When my kids were babies, sometimes it felt like a one-hour trip to the store required more planning than an expedition to Antarctica. We had a diaper bag we packed with all the things we thought we might need, but it was the way it was packed that mattered. Diapers and wet bags and wipes have to be accessible so they need to go at the top. So does a bottle of milk and a spit rag. And a change of clothes ... sonner or later you realize: everything has to go at the top.
I recently thought about this while adding application menus to an existing React app that does not use Redux. Menus can do anything - they are concerned with all manner of state and all manner of components in the applications. Since a core React principle is that state must live at a level higher in the component tree than the DOM elements that depend on it, virtually all the state in the application had to be pushed up at least to the level of the menus (which were near the very top of the tree). Everything has to go at the top.
I think this illustrates a general problem with using React to manage application state. It isn't a problem for trivial data, for example the string of text in an input field (although even that can be non-trivial). But as soon as state becomes concerned with multiple parts of the DOM, it often has to live many levels above the components where it is actually controlled and/or displayed. The outcome of this is that components, which ideally are engineered in isolation, need to be engineered in the context of both their parents and children. Code is harder to reuse, bits of logic get duplicated, and bugs are harder to trace because the state of the application at any one time is never clear. Eric Elliot called this last complexity "time-travelling spaghetti".
I am not arguing that you have to use Redux itself.
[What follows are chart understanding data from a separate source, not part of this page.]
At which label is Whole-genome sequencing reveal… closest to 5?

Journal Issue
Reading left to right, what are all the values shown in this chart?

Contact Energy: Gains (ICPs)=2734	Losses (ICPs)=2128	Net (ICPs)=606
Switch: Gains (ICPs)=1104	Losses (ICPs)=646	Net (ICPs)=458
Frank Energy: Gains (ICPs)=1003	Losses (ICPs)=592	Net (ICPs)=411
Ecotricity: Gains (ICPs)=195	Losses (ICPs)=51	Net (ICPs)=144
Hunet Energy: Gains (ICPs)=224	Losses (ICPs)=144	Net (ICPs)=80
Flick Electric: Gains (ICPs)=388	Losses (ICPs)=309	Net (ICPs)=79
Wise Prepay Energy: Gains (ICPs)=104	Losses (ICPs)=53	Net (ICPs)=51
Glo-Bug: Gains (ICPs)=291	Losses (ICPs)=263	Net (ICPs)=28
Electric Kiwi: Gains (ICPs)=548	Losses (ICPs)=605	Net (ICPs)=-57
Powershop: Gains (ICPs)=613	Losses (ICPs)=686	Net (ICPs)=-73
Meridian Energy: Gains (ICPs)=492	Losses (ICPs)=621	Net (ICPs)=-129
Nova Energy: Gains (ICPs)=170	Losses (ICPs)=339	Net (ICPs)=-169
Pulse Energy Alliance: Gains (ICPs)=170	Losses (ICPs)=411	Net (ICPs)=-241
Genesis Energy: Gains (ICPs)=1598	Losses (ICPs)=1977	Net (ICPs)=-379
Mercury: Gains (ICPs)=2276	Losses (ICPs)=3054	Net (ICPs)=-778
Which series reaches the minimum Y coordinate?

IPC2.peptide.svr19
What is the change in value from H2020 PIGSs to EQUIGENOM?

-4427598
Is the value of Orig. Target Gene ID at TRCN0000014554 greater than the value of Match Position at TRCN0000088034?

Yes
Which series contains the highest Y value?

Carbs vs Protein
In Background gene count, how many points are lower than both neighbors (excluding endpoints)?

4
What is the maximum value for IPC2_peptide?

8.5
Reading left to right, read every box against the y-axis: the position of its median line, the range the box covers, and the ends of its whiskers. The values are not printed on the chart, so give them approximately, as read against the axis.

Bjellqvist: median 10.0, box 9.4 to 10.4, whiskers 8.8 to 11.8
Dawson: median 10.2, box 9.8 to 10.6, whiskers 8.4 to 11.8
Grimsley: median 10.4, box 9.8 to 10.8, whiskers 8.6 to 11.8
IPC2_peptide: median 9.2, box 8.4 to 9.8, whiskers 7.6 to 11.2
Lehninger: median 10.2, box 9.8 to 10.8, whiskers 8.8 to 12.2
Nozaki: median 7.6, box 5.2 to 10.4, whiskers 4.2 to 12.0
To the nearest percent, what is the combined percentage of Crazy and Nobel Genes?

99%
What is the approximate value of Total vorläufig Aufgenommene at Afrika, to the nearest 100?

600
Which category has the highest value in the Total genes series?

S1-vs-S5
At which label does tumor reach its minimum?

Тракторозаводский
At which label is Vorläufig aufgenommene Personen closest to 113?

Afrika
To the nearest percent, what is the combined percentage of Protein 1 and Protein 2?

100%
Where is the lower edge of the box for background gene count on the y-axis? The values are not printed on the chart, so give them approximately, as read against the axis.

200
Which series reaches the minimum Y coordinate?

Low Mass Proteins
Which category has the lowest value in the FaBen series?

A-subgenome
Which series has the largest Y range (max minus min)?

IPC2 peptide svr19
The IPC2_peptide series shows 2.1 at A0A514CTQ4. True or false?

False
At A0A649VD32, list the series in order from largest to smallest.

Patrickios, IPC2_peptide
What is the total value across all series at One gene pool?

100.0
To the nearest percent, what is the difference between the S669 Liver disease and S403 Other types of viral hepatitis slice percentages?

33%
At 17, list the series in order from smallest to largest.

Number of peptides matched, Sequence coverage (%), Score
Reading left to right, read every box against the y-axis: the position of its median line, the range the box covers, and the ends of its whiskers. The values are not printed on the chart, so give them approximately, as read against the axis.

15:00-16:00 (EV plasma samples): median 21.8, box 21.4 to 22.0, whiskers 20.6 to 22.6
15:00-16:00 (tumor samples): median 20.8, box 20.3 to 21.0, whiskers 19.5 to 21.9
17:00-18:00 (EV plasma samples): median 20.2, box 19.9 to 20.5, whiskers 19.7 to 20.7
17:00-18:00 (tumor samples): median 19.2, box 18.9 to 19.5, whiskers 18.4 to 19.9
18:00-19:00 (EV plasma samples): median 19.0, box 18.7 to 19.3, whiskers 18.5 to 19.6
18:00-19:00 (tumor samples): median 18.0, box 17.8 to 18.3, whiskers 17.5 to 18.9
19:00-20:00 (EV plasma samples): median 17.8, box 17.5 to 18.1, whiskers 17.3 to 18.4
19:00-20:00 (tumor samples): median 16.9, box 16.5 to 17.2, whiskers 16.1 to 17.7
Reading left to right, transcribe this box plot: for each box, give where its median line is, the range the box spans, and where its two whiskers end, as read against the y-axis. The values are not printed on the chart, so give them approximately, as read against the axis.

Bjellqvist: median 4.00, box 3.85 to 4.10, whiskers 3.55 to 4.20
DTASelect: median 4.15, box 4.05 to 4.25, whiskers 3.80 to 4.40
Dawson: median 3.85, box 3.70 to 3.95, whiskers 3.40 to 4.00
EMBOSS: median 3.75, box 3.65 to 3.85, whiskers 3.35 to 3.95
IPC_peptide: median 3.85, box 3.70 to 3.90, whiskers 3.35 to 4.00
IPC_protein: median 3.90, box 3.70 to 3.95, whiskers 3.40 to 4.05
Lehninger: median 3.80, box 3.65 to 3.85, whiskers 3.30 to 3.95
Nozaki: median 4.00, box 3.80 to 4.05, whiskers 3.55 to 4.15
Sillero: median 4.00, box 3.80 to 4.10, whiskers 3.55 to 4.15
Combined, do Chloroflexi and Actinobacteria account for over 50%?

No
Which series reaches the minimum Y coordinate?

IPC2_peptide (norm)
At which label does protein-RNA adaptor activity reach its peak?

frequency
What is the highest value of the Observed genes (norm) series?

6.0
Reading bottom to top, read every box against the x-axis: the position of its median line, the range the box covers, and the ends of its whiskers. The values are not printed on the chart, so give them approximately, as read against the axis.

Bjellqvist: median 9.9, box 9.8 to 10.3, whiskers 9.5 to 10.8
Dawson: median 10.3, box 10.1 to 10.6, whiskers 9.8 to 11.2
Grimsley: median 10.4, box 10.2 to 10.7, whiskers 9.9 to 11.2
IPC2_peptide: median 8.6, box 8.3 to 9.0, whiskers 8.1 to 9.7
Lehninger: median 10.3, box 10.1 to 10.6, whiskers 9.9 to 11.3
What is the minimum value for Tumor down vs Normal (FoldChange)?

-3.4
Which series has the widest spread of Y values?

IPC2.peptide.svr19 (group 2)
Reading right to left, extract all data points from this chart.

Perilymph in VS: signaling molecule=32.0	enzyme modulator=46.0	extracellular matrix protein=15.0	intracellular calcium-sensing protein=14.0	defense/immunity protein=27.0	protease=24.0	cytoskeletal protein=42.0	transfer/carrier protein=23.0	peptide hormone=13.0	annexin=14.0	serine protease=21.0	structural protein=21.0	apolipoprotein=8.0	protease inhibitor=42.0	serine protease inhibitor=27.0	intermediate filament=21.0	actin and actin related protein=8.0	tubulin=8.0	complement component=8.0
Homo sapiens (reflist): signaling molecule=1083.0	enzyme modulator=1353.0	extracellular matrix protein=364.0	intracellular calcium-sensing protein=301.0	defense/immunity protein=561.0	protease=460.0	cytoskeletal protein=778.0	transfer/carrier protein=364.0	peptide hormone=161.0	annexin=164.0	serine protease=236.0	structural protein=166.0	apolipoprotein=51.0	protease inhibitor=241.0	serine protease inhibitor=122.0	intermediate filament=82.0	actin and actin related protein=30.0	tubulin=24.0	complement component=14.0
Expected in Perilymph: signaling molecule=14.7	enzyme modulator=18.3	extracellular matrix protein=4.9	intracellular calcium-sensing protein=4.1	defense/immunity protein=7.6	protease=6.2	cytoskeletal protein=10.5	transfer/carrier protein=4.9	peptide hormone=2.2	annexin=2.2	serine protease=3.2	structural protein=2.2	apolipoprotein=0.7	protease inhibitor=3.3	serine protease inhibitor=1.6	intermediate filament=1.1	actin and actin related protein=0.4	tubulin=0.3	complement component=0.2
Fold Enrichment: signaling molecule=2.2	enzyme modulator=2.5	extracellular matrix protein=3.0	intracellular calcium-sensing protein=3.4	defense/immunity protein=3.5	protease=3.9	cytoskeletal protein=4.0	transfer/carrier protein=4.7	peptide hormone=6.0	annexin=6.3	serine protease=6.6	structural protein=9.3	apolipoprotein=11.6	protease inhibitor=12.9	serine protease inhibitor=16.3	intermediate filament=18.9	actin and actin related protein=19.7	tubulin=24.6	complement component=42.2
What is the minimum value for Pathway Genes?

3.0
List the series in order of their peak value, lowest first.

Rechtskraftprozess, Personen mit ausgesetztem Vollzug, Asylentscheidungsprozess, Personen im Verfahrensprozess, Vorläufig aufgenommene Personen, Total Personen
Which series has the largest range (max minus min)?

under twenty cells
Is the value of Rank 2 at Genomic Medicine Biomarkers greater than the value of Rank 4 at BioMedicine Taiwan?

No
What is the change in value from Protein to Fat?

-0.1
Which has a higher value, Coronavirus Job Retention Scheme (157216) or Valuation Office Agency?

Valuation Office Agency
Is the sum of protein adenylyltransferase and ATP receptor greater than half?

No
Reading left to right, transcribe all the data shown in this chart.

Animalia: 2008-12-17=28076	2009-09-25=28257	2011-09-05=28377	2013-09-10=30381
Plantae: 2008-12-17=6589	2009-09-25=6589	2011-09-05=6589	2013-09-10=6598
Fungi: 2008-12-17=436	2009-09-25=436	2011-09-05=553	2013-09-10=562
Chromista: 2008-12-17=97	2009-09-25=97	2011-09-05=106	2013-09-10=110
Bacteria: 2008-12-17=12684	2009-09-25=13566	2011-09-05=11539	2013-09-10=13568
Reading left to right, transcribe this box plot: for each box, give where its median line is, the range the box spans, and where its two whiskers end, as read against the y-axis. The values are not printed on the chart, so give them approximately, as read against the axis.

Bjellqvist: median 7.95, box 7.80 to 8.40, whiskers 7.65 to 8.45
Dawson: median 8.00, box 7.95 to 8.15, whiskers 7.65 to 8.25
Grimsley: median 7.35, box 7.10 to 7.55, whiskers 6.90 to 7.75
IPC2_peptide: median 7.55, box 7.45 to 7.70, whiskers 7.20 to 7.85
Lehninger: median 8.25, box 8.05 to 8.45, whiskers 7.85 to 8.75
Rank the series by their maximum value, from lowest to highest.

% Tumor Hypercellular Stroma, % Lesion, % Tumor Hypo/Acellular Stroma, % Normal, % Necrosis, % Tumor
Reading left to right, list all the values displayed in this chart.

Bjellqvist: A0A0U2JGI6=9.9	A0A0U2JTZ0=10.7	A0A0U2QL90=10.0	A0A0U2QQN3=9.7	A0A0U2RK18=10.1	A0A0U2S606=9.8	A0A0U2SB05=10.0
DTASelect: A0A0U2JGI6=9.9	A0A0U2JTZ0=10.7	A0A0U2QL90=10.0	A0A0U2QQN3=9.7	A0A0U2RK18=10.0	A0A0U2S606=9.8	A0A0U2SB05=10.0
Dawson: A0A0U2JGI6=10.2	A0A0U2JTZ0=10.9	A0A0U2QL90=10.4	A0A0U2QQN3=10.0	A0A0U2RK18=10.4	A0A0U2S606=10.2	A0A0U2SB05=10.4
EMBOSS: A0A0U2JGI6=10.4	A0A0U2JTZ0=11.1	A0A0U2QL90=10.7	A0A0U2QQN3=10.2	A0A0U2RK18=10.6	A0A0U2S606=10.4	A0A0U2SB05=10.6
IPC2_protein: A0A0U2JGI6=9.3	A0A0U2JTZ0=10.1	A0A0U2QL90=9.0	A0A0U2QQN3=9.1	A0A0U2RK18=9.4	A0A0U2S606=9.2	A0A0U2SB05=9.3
But, if you accept that all your state is going to live at or near the top of your component tree, you better have a good strategy to manage it all.
useState is not good enough; as soon as anything becomes sufficiently complex it's a tangled mess.
useReducer seems like a simpler of version of Redux itself, which might be fine. Of course we're going to need a way to manage network requests, and we might want middleware, and wouldn't it be nice to have a debugging tool that logs actions -- and oh boy we just reinvented Redux.
Another frequent pain-point for new adopters is that Redux is barely useful on its own. To use it for virtually any frontend application beyond a demo, it also requires on to pick middleware for managing asynchronous actions.
While these are completely valid criticisms, and the Redux maintainers would do well to listen to these voices (and they do seem to be) it is critical to note that the tradeoff to making simple things hard is making complex things manageable. The advantage of having a defined space of all possible application states is that is that all possible states can be reasoned about. In general, if a given state is possible based on the defined shape of your state, it should produce a defined result in the DOM (one that doesn't result in fatal errors or cause the app to look broken). If a state is possible, it should be handled, even if the path needed to get to that state is not clear to the programmer.
This is especially true when one considers that the possible edges are impacted not only by user behaviour but also by unknowns in the network conditions and the server.
Application state can be decoupled from the view. This it makes it easy to shift between states if you need to add menus or key commands, and easy to write simple, predictable unit tests. Optimizing re-rendering becomes much easier when you can see determine exactly which state transitions will affect the component giving you problems.
Frontend development is currently contending with two crises simultaneously: the bewilderingly rapid increase in the complexity of our toolkit, and facing up to the fact that much of the software we write is brittle, bloated, underperformant, and broken. Some have even argued that single-page applications are too hard for anyone but the richest software companies to invest in.
Often, these two crises are conflated and discussed in the same breath. But we need to recognize that tools can both increase the amount that a developer needs to know, and decrease the complexity of an application at scale. Redux is clearly and example of this, and the field should be careful to move past it and technology like it.